What you are asked to do
This exercise calls for a copy of every line in the listing below that carries the word "Rimini".

Input data

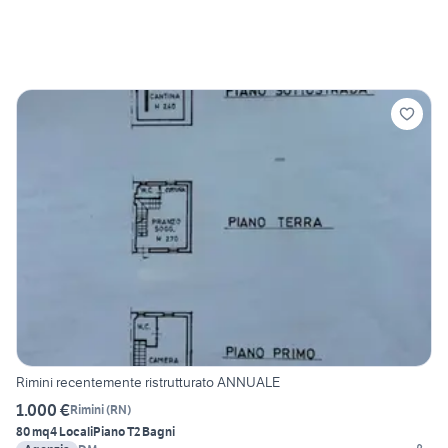
Rimini recentemente ristrutturato ANNUALE
1.000 €
Rimini
(
RN
)
80 mq
4 Locali
Piano T
2 Bagni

Result for this exercise
Rimini recentemente ristrutturato ANNUALE
Rimini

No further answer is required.